Page text:
▼

They have many different types of searches, but the two applicable to this discussion are (as they are written on the site) both "terms & connectors" and "natural language." T&C works well using your standard OR/AND/etc. However, natural language works so much better even though you type in the exact same words.
The natural language search returns cases more on point and has one awesome feature: the most relevant text is in red type, set apart from the rest of the case. From the natural language search West is better able to determine what the legal researcher wants and shows it to him.
I spent almost 2 years of law school searching using terms and connectors because I thought the same thing as you do. But I recently converted when I realized West returns better results from their natural language search.
Are you able to compare, say, Wests results to those of a pure google text search on the keyword terms?
[ To do that you'd need some example of large legal texts fully online and thus indexed by google - I dont know if that exists ]
Its sometimes hard to discern the value of the tech versus the quality of the implementation + usability factors - but your observations are interesting. I wonder how search on medical information compares...
gord.
Is this something you'd enjoy hacking on?
There's a rule of thumb saying that your solution to a problem has to be 2 - 300% better than the existing state of the art for it to be adapted successfully without artificial help (marketing $, monopolies, etc.) and Google certainly lived up to that when it went live. It remains to be seen whether Wolfram Alpha will.

▲

What to work on:
• 1. In the legal search discussion, how does the natural language search set apart the most relevant text of a case?
• 2. Please go on with the legal search discussion, starting right after its final sentence.

(Records from a dataset)
▼

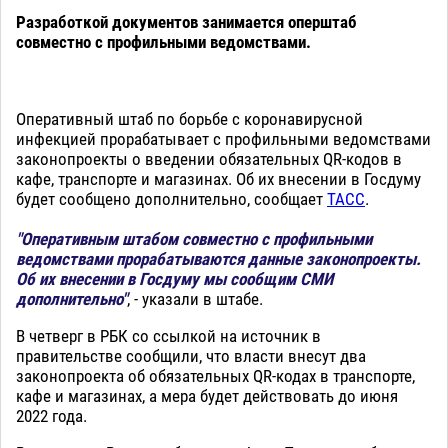
Разработкой документов занимается оперштаб
совместно с профильными ведомствами.
Оперативный штаб по борьбе с коронавирусной
инфекцией прорабатывает с профильными ведомствами
законопроекты о введении обязательных QR-кодов в
кафе, транспорте и магазинах. Об их внесении в Госдуму
будет сообщено дополнительно, сообщает
ТАСС
.
"Оперативным штабом совместно с профильными
ведомствами прорабатываются данные законопроекты.
Об их внесении в Госдуму мы сообщим СМИ
дополнительно"
, - указали в штабе.
В четверг в РБК со ссылкой на источник в
правительстве сообщили, что власти внесут два
законопроекта об обязательных QR-кодах в транспорте,
кафе и магазинах, а мера будет действовать до июня
2022 года.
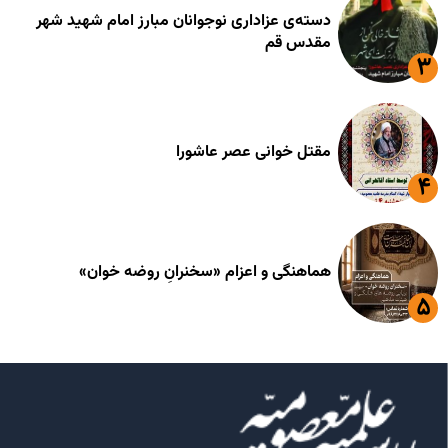
دسته‌ی عزاداری نوجوانان مبارز امام شهید شهر
مقدس قم
مقتل خوانی عصر عاشورا
هماهنگی و اعزام «سخنرانِ روضه خوان»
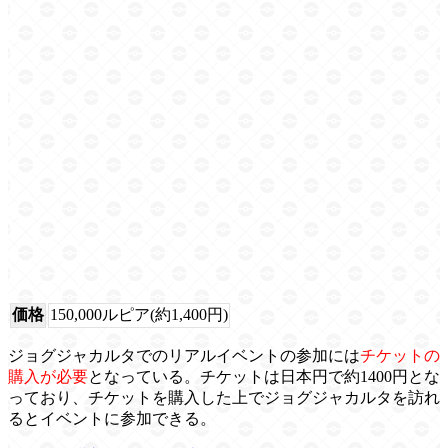
価格
150,000ルピア(約1,400円)
ジョグジャカルタでのリアルイベントの参加には
チケットの
購入が必要
となっている。チケットは日本円で約1400円とな
っており、チケットを購入した上でジョグジャカルタを訪れ
るとイベントに参加できる。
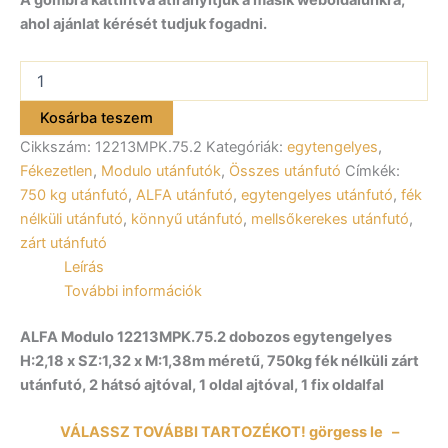
ahol ajánlat kérését tudjuk fogadni.
ALFA
Modulo
12213MPK.75.2
Kosárba teszem
egytengelyes
Cikkszám:
12213MPK.75.2
Kategóriák:
egytengelyes
,
fékezetlen
utánfutó
Fékezetlen
,
Modulo utánfutók
,
Összes utánfutó
Címkék:
H:218
750 kg utánfutó
,
ALFA utánfutó
,
egytengelyes utánfutó
,
fék
x
nélküli utánfutó
,
könnyű utánfutó
,
mellsőkerekes utánfutó
,
SZ:132
zárt utánfutó
x
Leírás
M:138cm
–
További információk
750kg
össztömeg
ALFA Modulo 12213MPK.75.2 dobozos egytengelyes
2
H:2,18 x SZ:1,32 x M:1,38m méretű, 750kg fék nélküli zárt
hátsó
utánfutó, 2 hátsó ajtóval, 1 oldal ajtóval, 1 fix oldalfal
ajtóval,
1
oldal
VÁLASSZ TOVÁBBI TARTOZÉKOT! görgess le –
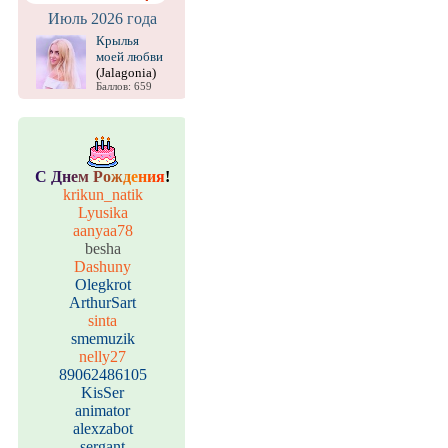
Июль 2026 года
Крылья
моей любви
(Jalagonia)
Баллов: 659
С
Д
н
е
м
Р
о
ж
д
е
н
и
я
!
krikun_natik
Lyusika
aanyaa78
besha
Dashuny
Olegkrot
ArthurSart
sinta
smemuzik
nelly27
89062486105
KisSer
animator
alexzabot
sergant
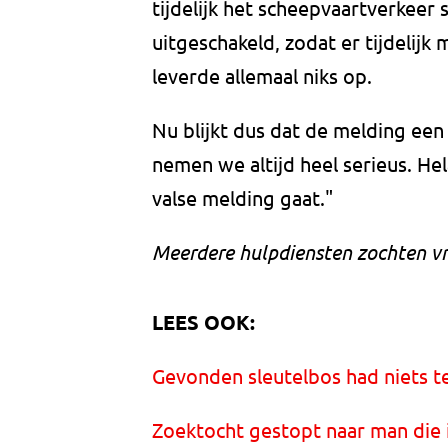
tijdelijk het scheepvaartverkee
uitgeschakeld, zodat er tijdelijk
leverde allemaal niks op.
Nu blijkt dus dat de melding een
nemen we altijd heel serieus. Hel
valse melding gaat."
Meerdere hulpdiensten zochten vri
LEES OOK:
Gevonden sleutelbos had niets t
Zoektocht gestopt naar man die 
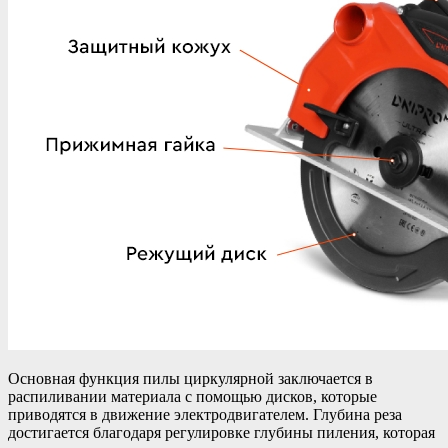
Основная функция пилы циркулярной заключается в
распиливании материала с помощью дисков, которые
приводятся в движение электродвигателем. Глубина реза
достигается благодаря регулировке глубины пиления, которая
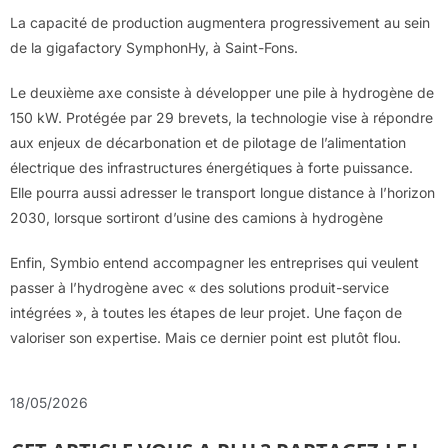
La capacité de production augmentera progressivement au sein
de la gigafactory SymphonHy, à Saint-Fons.
Le deuxième axe consiste à développer une pile à hydrogène de
150 kW. Protégée par 29 brevets, la technologie vise à répondre
aux enjeux de décarbonation et de pilotage de l’alimentation
électrique des infrastructures énergétiques à forte puissance.
Elle pourra aussi adresser le transport longue distance à l’horizon
2030, lorsque sortiront d’usine des camions à hydrogène
Enfin, Symbio entend accompagner les entreprises qui veulent
passer à l’hydrogène avec « des solutions produit-service
intégrées », à toutes les étapes de leur projet. Une façon de
valoriser son expertise. Mais ce dernier point est plutôt flou.
18/05/2026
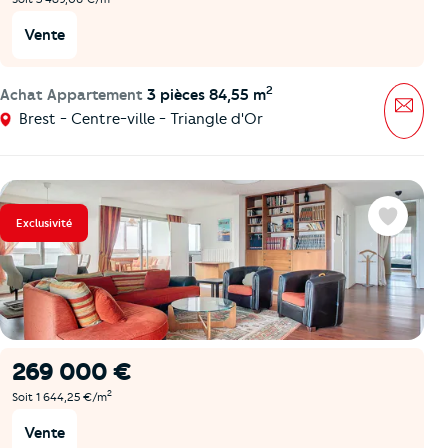
Vente
2
Achat Appartement
3 pièces 84,55 m
Mess
Brest - Centre-ville - Triangle d'Or
Exclusivité
Favoris
269 000 €
2
Soit 1 644,25 €/m
Vente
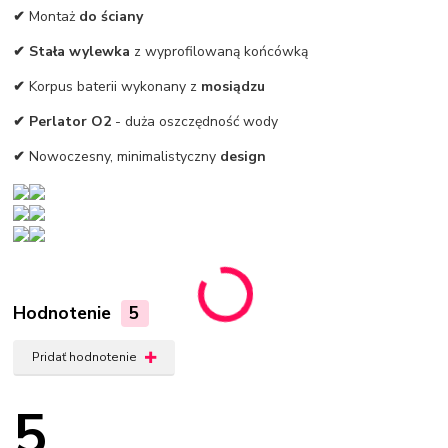
✔
Montaż
do ściany
✔
Stała wylewka
z wyprofilowaną końcówką
✔
Korpus baterii wykonany z
mosiądzu
✔ Perlator O2
- duża oszczędność wody
✔
Nowoczesny, minimalistyczny
design
Hodnotenie
5
Pridať hodnotenie
5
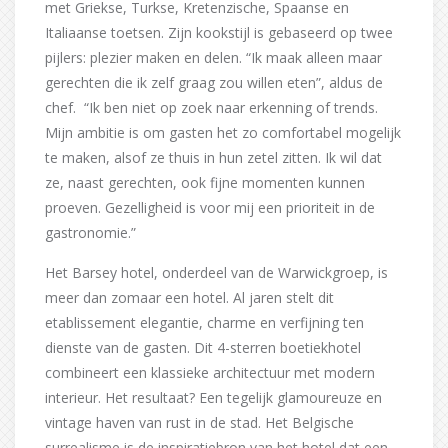
met Griekse, Turkse, Kretenzische, Spaanse en
Italiaanse toetsen. Zijn kookstijl is gebaseerd op twee
pijlers: plezier maken en delen. “Ik maak alleen maar
gerechten die ik zelf graag zou willen eten”, aldus de
chef. “Ik ben niet op zoek naar erkenning of trends.
Mijn ambitie is om gasten het zo comfortabel mogelijk
te maken, alsof ze thuis in hun zetel zitten. Ik wil dat
ze, naast gerechten, ook fijne momenten kunnen
proeven. Gezelligheid is voor mij een prioriteit in de
gastronomie.”
Het Barsey hotel, onderdeel van de Warwickgroep, is
meer dan zomaar een hotel. Al jaren stelt dit
etablissement elegantie, charme en verfijning ten
dienste van de gasten. Dit 4-sterren boetiekhotel
combineert een klassieke architectuur met modern
interieur. Het resultaat? Een tegelijk glamoureuze en
vintage haven van rust in de stad. Het Belgische
surrealisme is de inspiratiebron van het hotel dat een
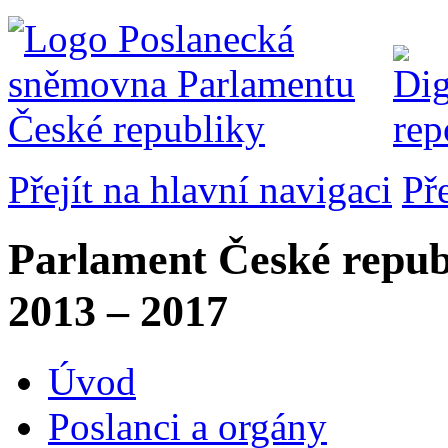
Přejít na hlavní navigaci
Př
Parlament České repub
2013 – 2017
Úvod
Poslanci a orgány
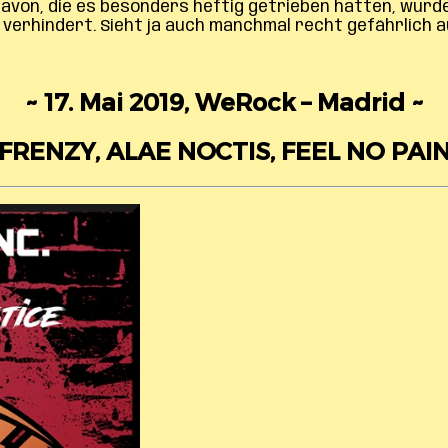
davon, die es besonders heftig getrieben hatten, wurd
verhindert. Sieht ja auch manchmal recht gefährlich a
~ 17. Mai 2019, WeRock – Madrid ~
 FRENZY, ALAE NOCTIS, FEEL NO PAIN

▲

Answer set:
• 1. It shows the most relevant text in red type.

• 2.
It'll probably be another case of Powerset or Cuil, lots of hype by the company in question that is impossible to live up to.
I tried out MS Live Search, thinking that a company with as much money to throw at things as Microsoft would probably be of similar quality to Google. I quickly got frustrated when most of the search results were nothing like what I was looking for. Meanwhile Google consistently gave exactly what I wanted near the top of their results page.
What I'm saying is that technology does matter. There are other brand-name titans in the world.
But you don't have to play within Googles rules.. theres lots of territory between text search [=cool] and Natural Language [=sucks, to a first order approximation].
For example, just treat data as a graph of tagged pieces of text.. and give a good web interface to that. Bypass all the RDF, semantic web hype and just make something workable, usable. A wiki for data.
anyone looking for a co-founder? Im working on this.